Menda said he confessed to killing a priest and his wife in 1949 after three weeks without enough food, water or sleep. He was released in 1983 after a retrial found he had been convicted with fabricated testimony and his alibi hadn’t been considered.

At the end of July, there were 105 people on death row who had exhausted all appeals. Almost all were convicted of multiple murders, or murder with another serious crime such as rape or robbery. The most notorious is Shoko Asahara, founder of the Aum Shinrikyo cult that killed 12 people in the 1995 sarin gas attacks on the Tokyo subway.

Public Support

Ten people have been executed since Justice Minister Jinen Nagase took office in October. His predecessor, Seiken Sugiura, refused to sign execution orders during his 11-month term.

The Japan Federation of Bar Associations said systemic flaws uncovered during the appeals that led to the release of Menda and three other death-row inmates in the 1980s haven’t been fixed.

“The danger that mistaken death sentences will be handed down still exists,” the federation said on its Web site.

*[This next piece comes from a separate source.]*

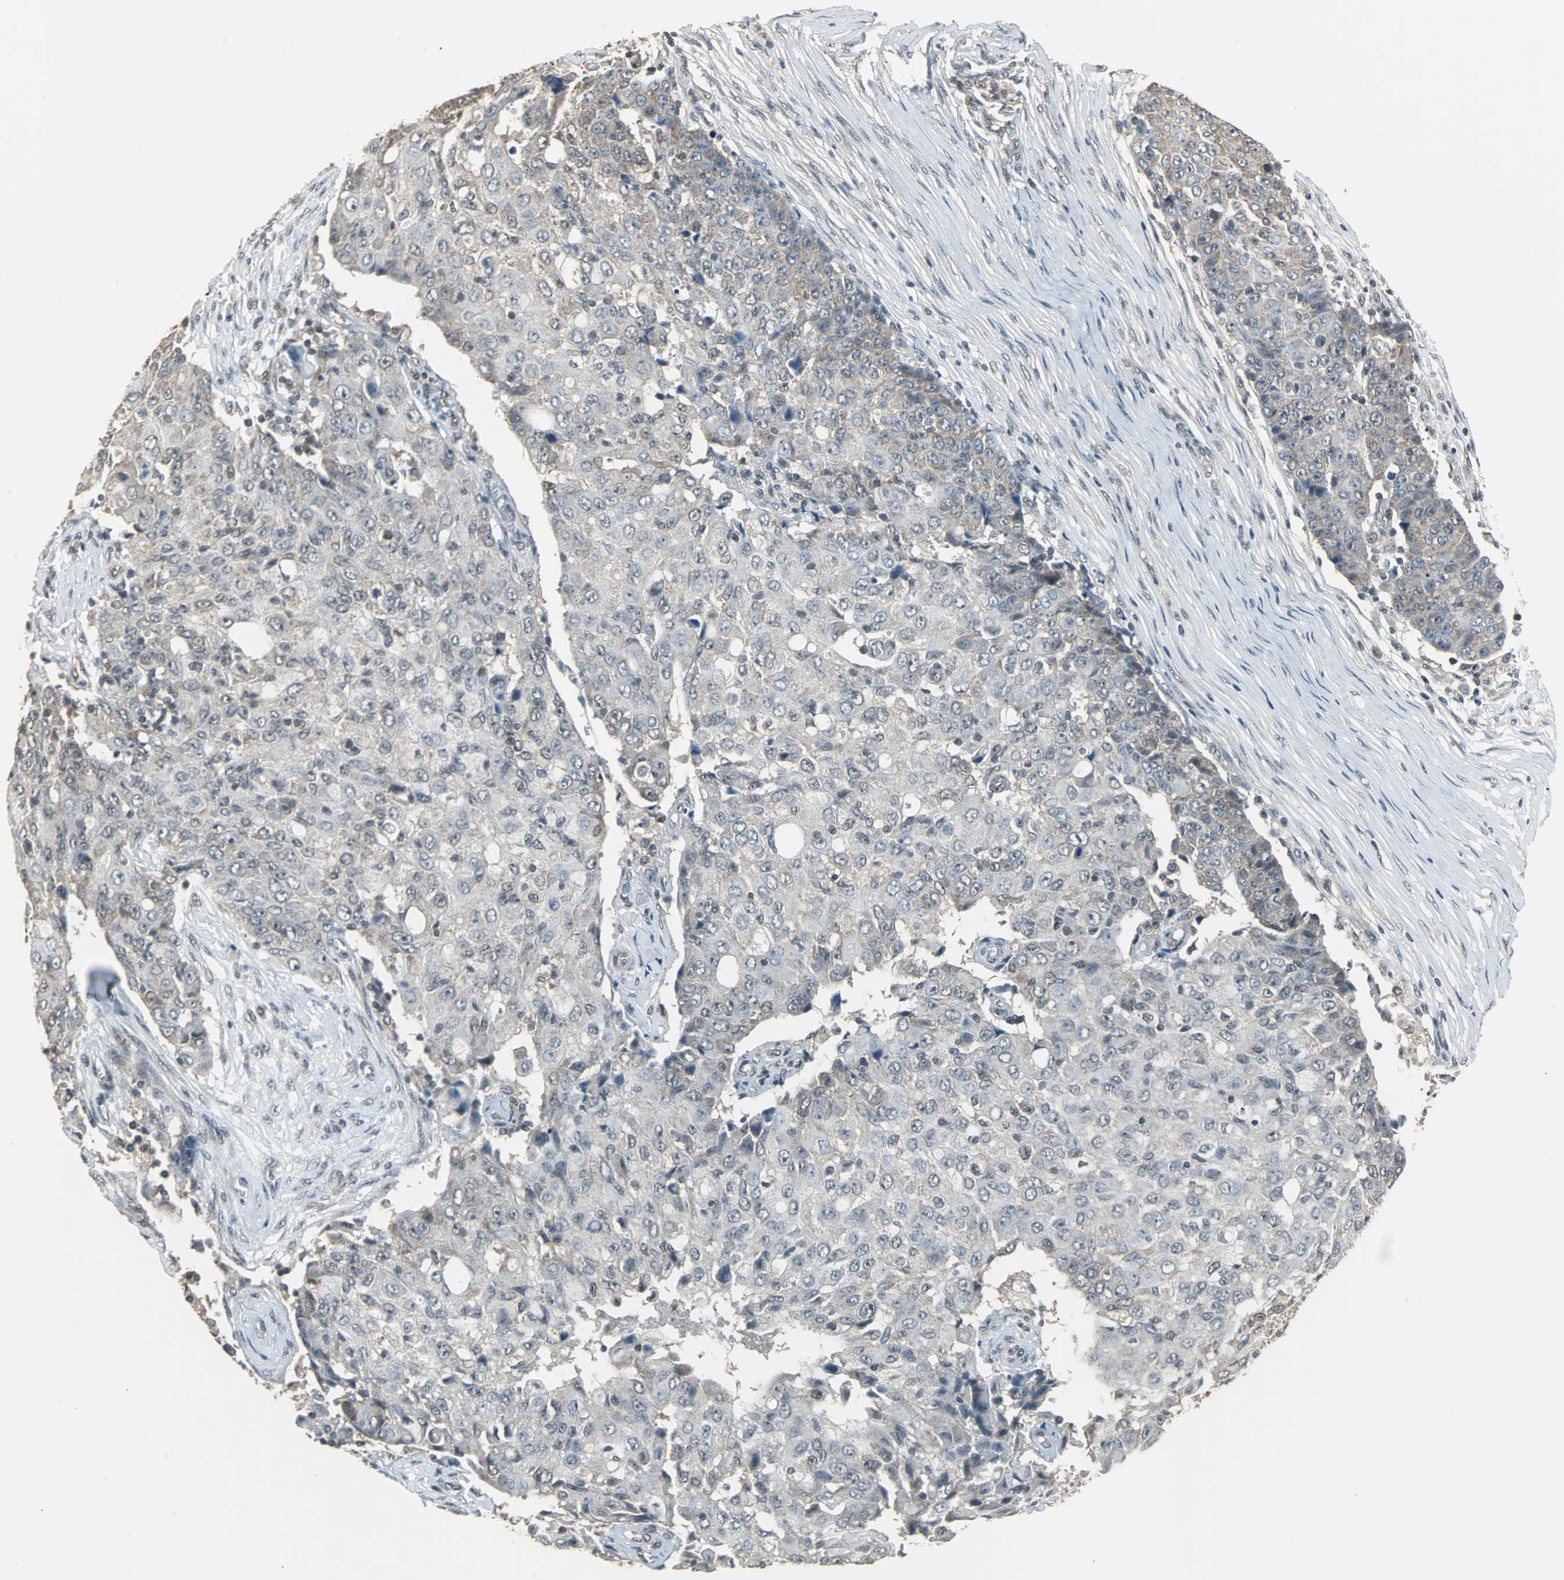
{"staining": {"intensity": "negative", "quantity": "none", "location": "none"}, "tissue": "ovarian cancer", "cell_type": "Tumor cells", "image_type": "cancer", "snomed": [{"axis": "morphology", "description": "Carcinoma, endometroid"}, {"axis": "topography", "description": "Ovary"}], "caption": "High power microscopy photomicrograph of an immunohistochemistry (IHC) micrograph of ovarian endometroid carcinoma, revealing no significant staining in tumor cells.", "gene": "ZHX2", "patient": {"sex": "female", "age": 42}}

The government says public support for capital punishment justifies its use. In the most recent survey by the Cabinet Office, 81 percent of 2,048 registered voters contacted by phone supported the death penalty in “unavoidable circumstances,” while 6 percent wanted it abolished. The UN says public backing is misleading because of the secrecy surrounding these cases. The Justice Ministry didn’t identify the inmates executed yesterday. Their names were reported by Kyodo News, citing “informed sources.”

“There is an obvious inconsistency when a state invokes public opinion on the one hand, while on the other hand deliberately withholding relevant information on the use of the death penalty from the public,” the UN Commission on Human Rights said in a March 2006 report.

The government doesn’t inform inmates or their families about execution dates to prevent unnecessary “mental anguish,” the Ministry of Foreign Affairs said on its Web site. Critics say the policy is inhumane and designed to suppress protests. For death-row inmates, it means each knock on the cell door may be the call to execution.

“Nothing has changed since the time I was arrested,” Menda said.

No time to outline my thoughts now, but I just want to say that Japan’s death penalty system makes me sick to my stomach, and not just because the prisoners are killed right near my house. It is really scary that the final decision of when and if these prisoners die lies solely in the hands of a political appointee (usually an elected official but not necessarily) who goes through no official vetting process, and on top of that no prior warning is given to the public, victims, or the convict or his or her family. You can debate the morality of killing criminals or the particulars of the legal process, but this absolute bare minimum of human dignity and open government could be easily rectified.